■ **INSTRUCTIONS FOR THE TASK**
Could you turn the data, from its first line through the line containing "family: Lamiaceae", into a Markdown table with a "Row" column holding a row number and an "Entry" column holding the line, skipping any blank lines?
▼
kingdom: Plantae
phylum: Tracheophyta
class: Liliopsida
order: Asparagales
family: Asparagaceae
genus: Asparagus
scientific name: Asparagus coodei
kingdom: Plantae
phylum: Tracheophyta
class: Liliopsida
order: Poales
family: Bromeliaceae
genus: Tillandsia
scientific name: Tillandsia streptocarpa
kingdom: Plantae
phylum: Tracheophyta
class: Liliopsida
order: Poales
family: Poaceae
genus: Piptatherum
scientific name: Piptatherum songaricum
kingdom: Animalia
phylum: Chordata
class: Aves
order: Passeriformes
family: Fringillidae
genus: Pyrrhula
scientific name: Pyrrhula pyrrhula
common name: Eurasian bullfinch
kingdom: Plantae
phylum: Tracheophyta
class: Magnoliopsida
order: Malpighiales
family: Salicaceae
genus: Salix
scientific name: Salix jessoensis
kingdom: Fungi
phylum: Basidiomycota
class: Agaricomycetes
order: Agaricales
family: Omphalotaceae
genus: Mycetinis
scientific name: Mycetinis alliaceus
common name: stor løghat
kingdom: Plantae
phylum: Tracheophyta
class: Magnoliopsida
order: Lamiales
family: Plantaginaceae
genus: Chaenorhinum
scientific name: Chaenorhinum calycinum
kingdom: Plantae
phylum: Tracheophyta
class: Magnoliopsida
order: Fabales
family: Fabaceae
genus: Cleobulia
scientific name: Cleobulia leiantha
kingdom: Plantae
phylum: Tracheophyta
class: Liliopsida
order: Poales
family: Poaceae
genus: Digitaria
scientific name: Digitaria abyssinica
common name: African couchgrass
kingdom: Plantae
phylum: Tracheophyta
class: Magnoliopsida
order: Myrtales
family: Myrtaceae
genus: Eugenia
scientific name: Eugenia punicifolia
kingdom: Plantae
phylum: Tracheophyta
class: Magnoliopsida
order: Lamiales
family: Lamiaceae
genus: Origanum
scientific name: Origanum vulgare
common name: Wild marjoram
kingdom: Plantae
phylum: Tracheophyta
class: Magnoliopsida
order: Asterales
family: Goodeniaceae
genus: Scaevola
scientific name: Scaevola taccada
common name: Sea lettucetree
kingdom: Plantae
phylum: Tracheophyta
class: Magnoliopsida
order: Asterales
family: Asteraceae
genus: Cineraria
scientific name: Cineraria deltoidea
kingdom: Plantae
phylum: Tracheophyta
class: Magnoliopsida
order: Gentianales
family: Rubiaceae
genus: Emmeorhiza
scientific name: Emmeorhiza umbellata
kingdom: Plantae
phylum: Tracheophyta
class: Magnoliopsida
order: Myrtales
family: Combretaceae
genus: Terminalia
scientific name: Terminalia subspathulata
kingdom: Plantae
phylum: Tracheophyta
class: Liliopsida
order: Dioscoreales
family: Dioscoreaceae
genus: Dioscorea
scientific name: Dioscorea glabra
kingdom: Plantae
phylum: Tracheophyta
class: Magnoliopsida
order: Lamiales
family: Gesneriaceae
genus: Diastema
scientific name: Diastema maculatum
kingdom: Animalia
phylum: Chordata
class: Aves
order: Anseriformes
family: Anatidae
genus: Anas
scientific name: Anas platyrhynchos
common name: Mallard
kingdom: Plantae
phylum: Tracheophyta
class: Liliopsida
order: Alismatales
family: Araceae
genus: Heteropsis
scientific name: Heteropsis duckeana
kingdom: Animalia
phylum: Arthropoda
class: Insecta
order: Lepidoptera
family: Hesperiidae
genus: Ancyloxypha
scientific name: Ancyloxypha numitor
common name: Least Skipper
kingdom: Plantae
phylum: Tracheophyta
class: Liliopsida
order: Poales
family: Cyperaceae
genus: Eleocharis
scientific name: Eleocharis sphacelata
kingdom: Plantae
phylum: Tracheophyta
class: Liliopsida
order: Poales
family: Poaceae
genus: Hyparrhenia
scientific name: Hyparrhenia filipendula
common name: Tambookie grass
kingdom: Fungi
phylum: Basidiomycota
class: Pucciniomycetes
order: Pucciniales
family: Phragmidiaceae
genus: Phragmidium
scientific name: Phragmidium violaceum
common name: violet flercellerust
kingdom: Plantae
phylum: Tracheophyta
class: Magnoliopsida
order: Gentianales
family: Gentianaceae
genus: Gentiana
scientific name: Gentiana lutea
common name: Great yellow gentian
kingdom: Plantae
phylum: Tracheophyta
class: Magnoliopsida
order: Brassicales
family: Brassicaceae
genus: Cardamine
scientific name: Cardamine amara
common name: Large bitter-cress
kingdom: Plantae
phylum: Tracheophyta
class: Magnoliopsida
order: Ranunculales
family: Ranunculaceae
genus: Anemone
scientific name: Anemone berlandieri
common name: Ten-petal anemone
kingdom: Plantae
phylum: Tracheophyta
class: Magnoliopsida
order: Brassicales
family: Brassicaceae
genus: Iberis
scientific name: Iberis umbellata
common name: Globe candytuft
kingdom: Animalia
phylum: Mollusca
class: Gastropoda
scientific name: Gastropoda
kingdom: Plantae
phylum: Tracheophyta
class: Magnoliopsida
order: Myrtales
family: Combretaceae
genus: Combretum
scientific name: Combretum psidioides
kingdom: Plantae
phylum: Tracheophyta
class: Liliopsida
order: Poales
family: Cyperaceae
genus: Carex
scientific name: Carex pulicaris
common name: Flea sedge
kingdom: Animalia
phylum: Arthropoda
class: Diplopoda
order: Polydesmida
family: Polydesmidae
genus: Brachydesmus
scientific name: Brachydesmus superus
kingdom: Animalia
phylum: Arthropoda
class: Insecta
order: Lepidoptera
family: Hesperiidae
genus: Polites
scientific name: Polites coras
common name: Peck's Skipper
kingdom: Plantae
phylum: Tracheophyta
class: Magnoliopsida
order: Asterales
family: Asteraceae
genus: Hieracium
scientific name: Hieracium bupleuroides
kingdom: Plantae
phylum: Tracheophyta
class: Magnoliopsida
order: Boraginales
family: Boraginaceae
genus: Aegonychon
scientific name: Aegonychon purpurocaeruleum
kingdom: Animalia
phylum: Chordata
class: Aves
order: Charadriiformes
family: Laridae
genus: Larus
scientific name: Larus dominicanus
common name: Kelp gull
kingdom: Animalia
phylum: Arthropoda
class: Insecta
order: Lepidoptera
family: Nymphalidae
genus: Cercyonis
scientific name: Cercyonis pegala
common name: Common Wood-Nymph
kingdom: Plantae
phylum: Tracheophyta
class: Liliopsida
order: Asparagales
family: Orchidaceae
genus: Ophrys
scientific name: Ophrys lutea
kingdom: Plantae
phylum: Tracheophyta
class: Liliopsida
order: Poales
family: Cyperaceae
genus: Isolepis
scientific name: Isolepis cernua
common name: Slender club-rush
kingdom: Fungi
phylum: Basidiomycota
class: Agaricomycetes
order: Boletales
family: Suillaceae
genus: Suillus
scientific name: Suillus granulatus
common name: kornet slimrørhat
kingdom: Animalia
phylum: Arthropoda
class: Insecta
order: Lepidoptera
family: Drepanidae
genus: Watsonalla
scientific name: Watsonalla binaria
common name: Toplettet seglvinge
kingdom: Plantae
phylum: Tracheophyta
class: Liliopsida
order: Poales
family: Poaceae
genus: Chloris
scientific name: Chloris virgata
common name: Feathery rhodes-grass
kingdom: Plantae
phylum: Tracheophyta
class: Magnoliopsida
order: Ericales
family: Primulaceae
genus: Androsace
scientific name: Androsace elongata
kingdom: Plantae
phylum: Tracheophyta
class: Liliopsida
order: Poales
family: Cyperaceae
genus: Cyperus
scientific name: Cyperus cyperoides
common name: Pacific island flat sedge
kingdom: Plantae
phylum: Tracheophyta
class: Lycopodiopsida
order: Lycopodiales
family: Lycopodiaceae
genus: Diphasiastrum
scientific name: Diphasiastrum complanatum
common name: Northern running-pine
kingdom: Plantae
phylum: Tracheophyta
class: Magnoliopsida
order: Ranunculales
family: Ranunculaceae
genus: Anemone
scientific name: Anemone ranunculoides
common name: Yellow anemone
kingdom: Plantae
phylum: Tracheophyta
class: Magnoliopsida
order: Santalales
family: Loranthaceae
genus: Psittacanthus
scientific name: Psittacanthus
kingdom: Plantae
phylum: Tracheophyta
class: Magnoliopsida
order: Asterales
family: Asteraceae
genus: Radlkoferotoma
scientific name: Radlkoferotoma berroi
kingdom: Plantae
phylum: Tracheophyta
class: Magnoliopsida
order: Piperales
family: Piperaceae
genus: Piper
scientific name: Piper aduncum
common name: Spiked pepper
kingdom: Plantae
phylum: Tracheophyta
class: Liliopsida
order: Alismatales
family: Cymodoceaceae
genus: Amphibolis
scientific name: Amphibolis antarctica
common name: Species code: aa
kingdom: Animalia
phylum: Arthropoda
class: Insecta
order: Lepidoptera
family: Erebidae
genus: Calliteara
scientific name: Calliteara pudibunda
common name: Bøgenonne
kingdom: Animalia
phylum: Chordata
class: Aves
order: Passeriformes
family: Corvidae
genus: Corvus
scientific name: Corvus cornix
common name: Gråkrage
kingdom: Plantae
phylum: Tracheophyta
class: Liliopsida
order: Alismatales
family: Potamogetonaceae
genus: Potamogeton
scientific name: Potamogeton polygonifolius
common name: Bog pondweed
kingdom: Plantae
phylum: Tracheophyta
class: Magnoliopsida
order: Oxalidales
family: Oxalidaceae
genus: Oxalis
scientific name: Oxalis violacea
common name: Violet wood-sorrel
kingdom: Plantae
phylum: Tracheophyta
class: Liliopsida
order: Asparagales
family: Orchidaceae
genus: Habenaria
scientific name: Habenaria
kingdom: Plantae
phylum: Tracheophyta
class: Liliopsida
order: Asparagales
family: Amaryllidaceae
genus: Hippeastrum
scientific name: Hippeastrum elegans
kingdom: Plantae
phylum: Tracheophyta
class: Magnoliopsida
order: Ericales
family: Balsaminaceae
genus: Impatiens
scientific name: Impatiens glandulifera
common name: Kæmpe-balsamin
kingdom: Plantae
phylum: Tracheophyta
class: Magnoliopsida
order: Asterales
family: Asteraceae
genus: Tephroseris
▲
■ **OUTPUT FOR THIS EXERCISE**
| Row | Entry |
|---|---|
| 1 | kingdom: Plantae |
| 2 | phylum: Tracheophyta |
| 3 | class: Liliopsida |
| 4 | order: Asparagales |
| 5 | family: Asparagaceae |
| 6 | genus: Asparagus |
| 7 | scientific name: Asparagus coodei |
| 8 | kingdom: Plantae |
| 9 | phylum: Tracheophyta |
| 10 | class: Liliopsida |
| 11 | order: Poales |
| 12 | family: Bromeliaceae |
| 13 | genus: Tillandsia |
| 14 | scientific name: Tillandsia streptocarpa |
| 15 | kingdom: Plantae |
| 16 | phylum: Tracheophyta |
| 17 | class: Liliopsida |
| 18 | order: Poales |
| 19 | family: Poaceae |
| 20 | genus: Piptatherum |
| 21 | scientific name: Piptatherum songaricum |
| 22 | kingdom: Animalia |
| 23 | phylum: Chordata |
| 24 | class: Aves |
| 25 | order: Passeriformes |
| 26 | family: Fringillidae |
| 27 | genus: Pyrrhula |
| 28 | scientific name: Pyrrhula pyrrhula |
| 29 | common name: Eurasian bullfinch |
| 30 | kingdom: Plantae |
| 31 | phylum: Tracheophyta |
| 32 | class: Magnoliopsida |
| 33 | order: Malpighiales |
| 34 | family: Salicaceae |
| 35 | genus: Salix |
| 36 | scientific name: Salix jessoensis |
| 37 | kingdom: Fungi |
| 38 | phylum: Basidiomycota |
| 39 | class: Agaricomycetes |
| 40 | order: Agaricales |
| 41 | family: Omphalotaceae |
| 42 | genus: Mycetinis |
| 43 | scientific name: Mycetinis alliaceus |
| 44 | common name: stor løghat |
| 45 | kingdom: Plantae |
| 46 | phylum: Tracheophyta |
| 47 | class: Magnoliopsida |
| 48 | order: Lamiales |
| 49 | family: Plantaginaceae |
| 50 | genus: Chaenorhinum |
| 51 | scientific name: Chaenorhinum calycinum |
| 52 | kingdom: Plantae |
| 53 | phylum: Tracheophyta |
| 54 | class: Magnoliopsida |
| 55 | order: Fabales |
| 56 | family: Fabaceae |
| 57 | genus: Cleobulia |
| 58 | scientific name: Cleobulia leiantha |
| 59 | kingdom: Plantae |
| 60 | phylum: Tracheophyta |
| 61 | class: Liliopsida |
| 62 | order: Poales |
| 63 | family: Poaceae |
| 64 | genus: Digitaria |
| 65 | scientific name: Digitaria abyssinica |
| 66 | common name: African couchgrass |
| 67 | kingdom: Plantae |
| 68 | phylum: Tracheophyta |
| 69 | class: Magnoliopsida |
| 70 | order: Myrtales |
| 71 | family: Myrtaceae |
| 72 | genus: Eugenia |
| 73 | scientific name: Eugenia punicifolia |
| 74 | kingdom: Plantae |
| 75 | phylum: Tracheophyta |
| 76 | class: Magnoliopsida |
| 77 | order: Lamiales |
| 78 | family: Lamiaceae |